Resharp 0.5.x cannot reverse a complement whose body contains a lookaround. The parser rewrites several surface atoms to internal lookarounds, so the following shapes fail at compile time:

  • \b inside a ~(...) body. Rewritten to negative-lookahead / negative-lookbehind by the parser, then refused. Workaround: replace \b with \W (consumes a character on each side) or with literal whitespace, or move the boundary check outside the complement.
  • \B inside a ~(...) body. Refused at parse time when the neighbours are unclassifiable. No in-place rewrite; restructure the rule.
  • Unescaped ^ or $ inside a ~(...) body. Rewritten to lookbehind / lookahead in default-multiline mode and then refused. Workaround: use \A / \z for whole-content anchors, or move the anchor outside the complement. Inline (?-m) and group-scoped (?-m:^foo$) do NOT propagate into the complement body, so neither works as a workaround in resharp 0.5.x.
  • User-explicit lookarounds ((?=, (?!, (?<=, (?<!) inside a ~(...) body. Refused for the same reason as the rewritten cases. Lift the lookaround outside the complement.

forbidden-strings detects every shape above at rule load time and reports the specific trigger:

forbidden-strings: rule on line 42 (resharp): complement body contains \b;
resharp 0.5.x rewrites it to an internal lookaround which the reverse pass
refuses. Replace with \W ... See TROUBLESHOOTING.resharp.md for workarounds.

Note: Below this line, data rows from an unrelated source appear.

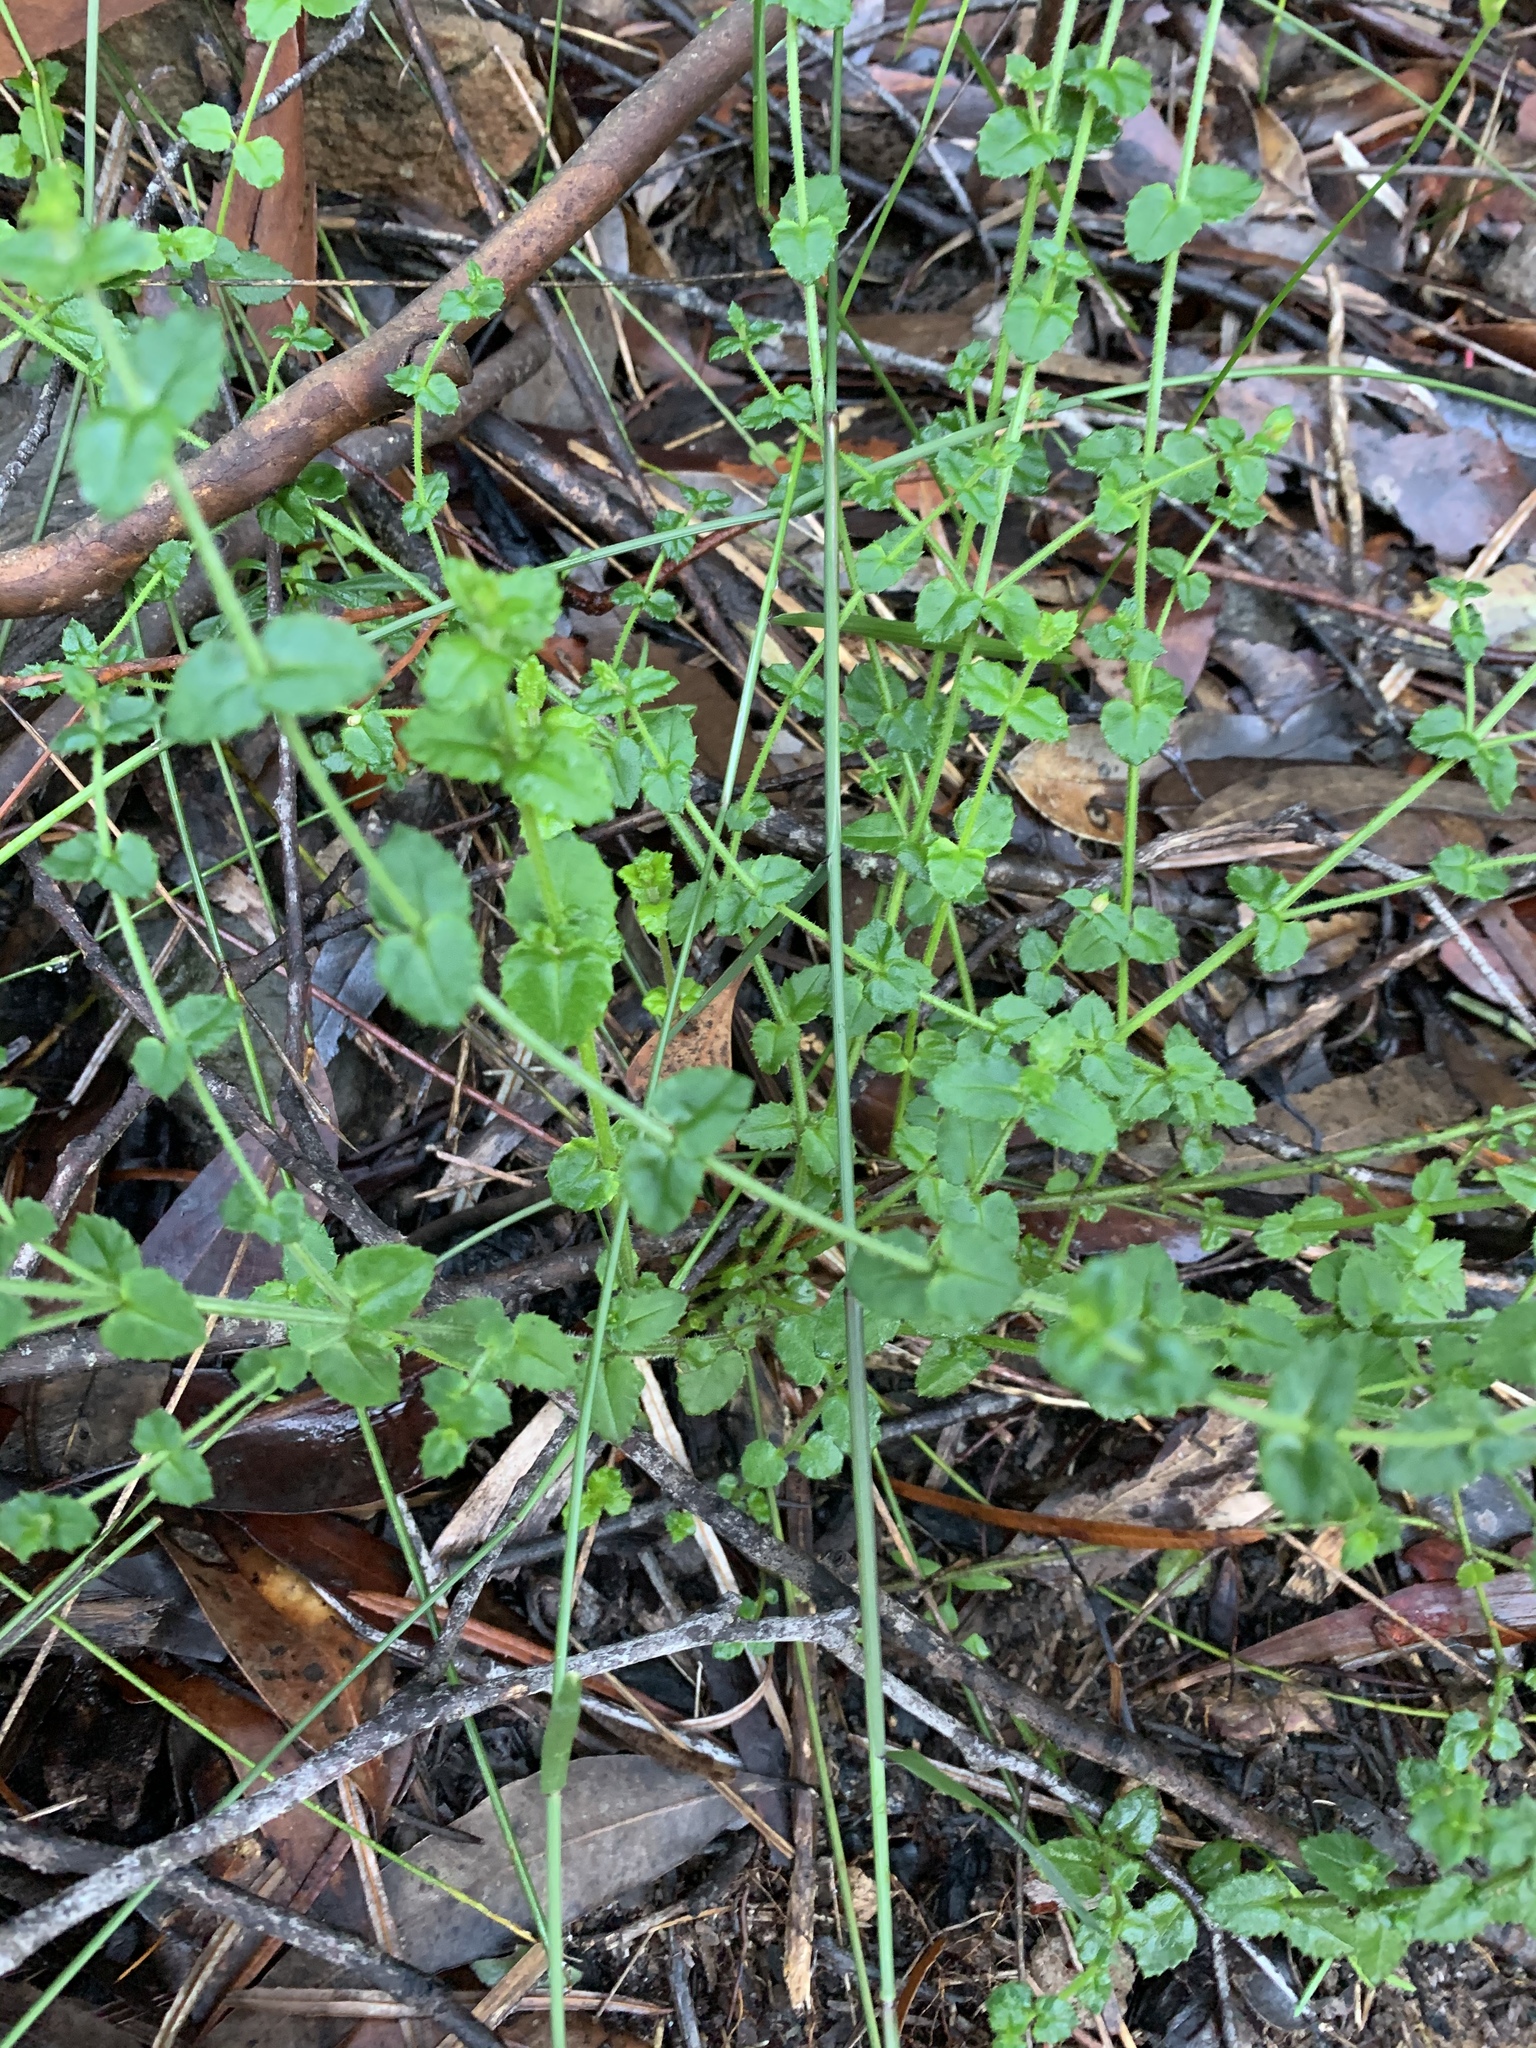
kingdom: Plantae
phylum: Tracheophyta
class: Magnoliopsida
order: Saxifragales
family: Haloragaceae
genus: Gonocarpus
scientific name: Gonocarpus teucrioides
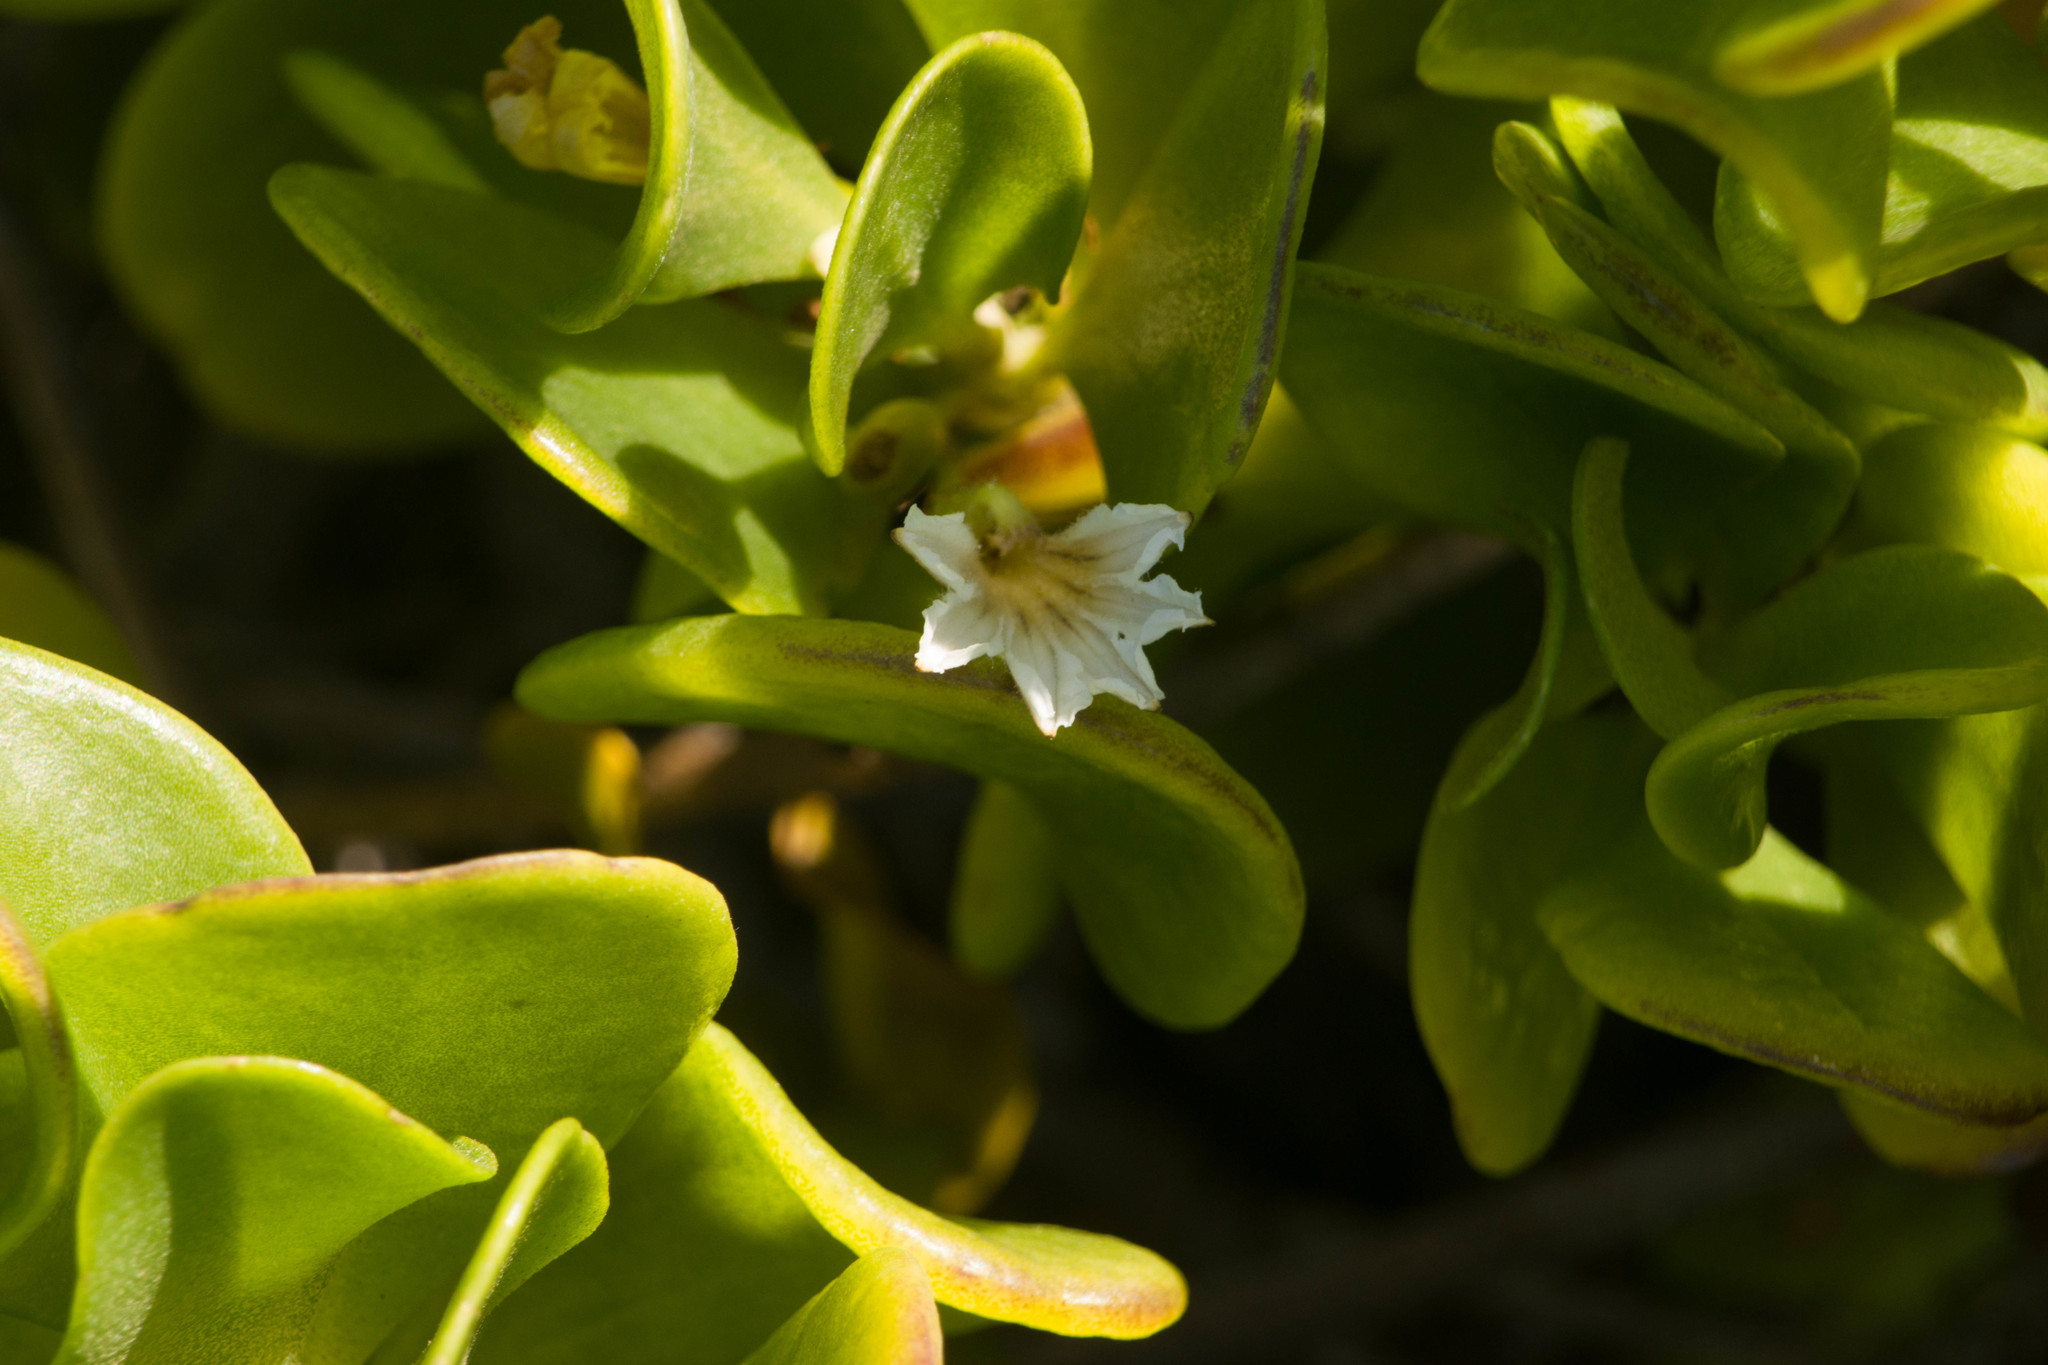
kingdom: Plantae
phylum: Tracheophyta
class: Magnoliopsida
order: Asterales
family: Goodeniaceae
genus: Scaevola
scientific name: Scaevola coriacea
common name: Dwarf naupaka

The doc at TROUBLESHOOTING.resharp.md in the repository root has the full trace, more workarounds, and the upstream-issue draft.

Supported regex flags

The flag string accepts these lowercase letters, applied via resharp's inline-flag group:

  • i -- case-insensitive
  • m -- multiline (^/$ match at line boundaries)
  • s -- dot-matches-newline
  • u -- toggle Unicode \w/\d semantics
  • x -- ignore whitespace and # comments inside the pattern

Resharp's parser also recognises U (swap greed) and R (CRLF line terminators), but the validator deliberately rejects uppercase flags. Both are useless in this scanner: U only affects match span length (not whether something matched), and the rare pattern that needs CRLF-aware anchors can write \r?$ directly. If you ever need them locally inside one pattern, use the inline form: (?U)foo or (?R)bar.

Output

For each violation:

PATH:LINE:COL_START..COL_END rule=N

Columns are 1-based byte offsets within the matched line. The matched substring is never printed. Only the path, line number, column range, and the opaque rule index appear in failure output; otherwise a failing CI log becomes a leak surface. A contributor wanting to know which rule fired looks up the index against their local rule file.

Exit codes:

  • 0 -- no violations
  • 1 -- one or more violations
  • 2 -- usage error or rules-file error

Performance

Measured against this repo (2,700 files, 21 MiB) on an AMD Ryzen 7 8700F:

  • Realistic ruleset (17 rules), startup-only: 1.2 ms
  • Realistic ruleset, full-repo --all: 15.5 ms (~1.4 GiB/s end-to-end)
  • Synthetic 1,000-rule (500 literals + 500 prefixed regex), full-repo --all: 27 ms
  • Pathological case: 1,000,000 hits in a single 43 MB file: 1.5 s wall

Detailed benchmarks, methodology, and the rationale for rejected optimizations (mmap, extension pre-filtering, concat-and-scan) live in PERF.md.